Lost Girls(3)
All of them waiting for something.
I glanced up at Agent Bennet, wondering what he wanted.
“Do you know any of these girls?” he asked.
I ran a gaze over them again, imagining them stretching on the barre, wearing one-piece black leotards, or running down the hall at Lincoln High, wearing jeans and Tshirts, backpacks slung over their shoulders. Six girls looked up at me, wanting me to know their names, but I was lucky to remember my own name right now.
I shook my head. “Who are they?”
He started listing them off as if they were his younger sisters; every time he touched a photo he would say the girl’s name and his jaw would shift, just a fraction, as if the muscle was working too hard. As I expected, he said six names I didn’t recognize—Emily, Hannah, Madison, Nicole, Haley, and Brooke—then he spoke again, still staring down at their faces.
“All these girls have gone missing within the past three months. Two of them disappeared after school, like you did. Three left home for sporting events but never came back. One girl told her mother she was spending the weekend with a friend, but the friend waited and waited. The girl never showed up.”
He paused, then looked directly into my eyes, watching me so closely that a trickle of sweat began to run down my neck. “You’re the only girl who has come back,” he said, leaning forward. “How did you get away?”
How was I supposed to know? My skin started to heat up, a feeling of being trapped started to overwhelm me, and my breathing turned ragged and raw. I needed to get out of here.
I shook my head, my stomach roiling. “I don’t remember.”
“There were pine needles stuck to your clothes, Rachel, and seedpods that can only be found in the San Gabriel Mountains. Could someone have been holding you captive in the mountains?”
That smell of cedar and pine came back, as if he had conjured it. It wafted around me, oozing out of the floorboards and the seams where the walls met. It curled like smoke away from the mirror until foggy clouds covered the floor. I fought a gag reflex, holding my right hand over my mouth. Without realizing it, I pushed my chair backward, accidentally knocking it to the floor with a loud crash. I struggled to my feet.
At the same time, the door behind me clicked and swung open. A woman dressed in a navy blue suit looked in at us, a stern expression on her face as she glanced from me to Agent Bennet. “That’s enough for today, Bennet. In fact, it’s enough, period. Miss Evans can go home now. Her parents have been waiting for more than an hour.”

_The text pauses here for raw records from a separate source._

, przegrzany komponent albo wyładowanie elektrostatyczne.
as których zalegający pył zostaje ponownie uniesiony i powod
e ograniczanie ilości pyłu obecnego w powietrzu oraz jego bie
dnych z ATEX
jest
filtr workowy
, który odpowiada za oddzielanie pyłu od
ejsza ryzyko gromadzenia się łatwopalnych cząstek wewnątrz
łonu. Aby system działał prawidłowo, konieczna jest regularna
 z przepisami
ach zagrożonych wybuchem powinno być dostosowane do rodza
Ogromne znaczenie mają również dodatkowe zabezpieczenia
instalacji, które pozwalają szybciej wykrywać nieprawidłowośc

One hand still over my mouth and nose, trying to block out the stench of pine and cedar, I stumbled past her, heading down the hallway. But no matter how fast I walked, I could still hear the two of them arguing.
“You will not follow this line of questioning any further, do you understand, Bennet?” the woman was saying. “This girl has been traumatized enough.”
“But there’s something here that connects these cases. I’m sure of it. Something we’re overlooking—”
“Half of these girls are probably runaways. There’s not enough evidence to prove they fall into the category of Violent Crimes Against Children, or that these cases are related—”
The farther I walked away from them, the more their voices faded, which was what I wanted. I could see Mom and Dad and Kyle through a large glass window up ahead, all of them waving at me, big smiles on their faces like we were going to Disneyland.
The two agents behind me probably hadn’t realized that I could still hear them. It was like I was invisible. I tried to ignore them and forget about what might have happened during that two-week period when I was lost.
Except now, after talking to that FBI agent, I knew that I wasn’t the only one. There were other girls out there who had gone missing, too.
And they were still lost.
Chapter Three
We all piled into Dad’s SUV and headed away from the FBI’s Los Angeles Field Office. Dad drove while Mom sat in the front passenger seat, chewing her fingernails, staring out the window, occasionally saying something overly cheerful like, we need to take a family vacation or isn’t the weather gorgeous today? Dad didn’t say much. He’d been a lot quieter since his last tour in Afghanistan, right before he retired from the Navy last year. A new Taylor Swift song played on the radio, one I didn’t recognize—apparently she’d released another album during my missing year. Cars drove past that I’d never seen before, some new model of Mini-Coop and a sporty-looking Kia.
It felt like I’d been to Mars and back since I went to sleep last night.
Even worse, I didn’t fit in with my family.
I was as tall as Mom now, but I used to be two inches shorter. Kyle, my little brother, wasn’t little anymore. He towered over both me and Mom.
Dad was the same. Almost.
There were worry lines on his forehead and around his eyes, an expression of dread that never seemed to leave him. I was used to him making me feel safe. Now something about me put him on edge.
It was weird, but I could remember almost anything, as long as it had happened more than a year ago. It felt like someone had erased the hard drive in my brain, leaving a handful of important folders empty. It didn’t make sense to me. Why had I only been gone for two weeks, but my memories of the whole last year were gone? The therapist had tried to explain it, saying that I had a form of retrograde amnesia, possibly combined with PTSD, and that it would take a while before my memories came back—if ever.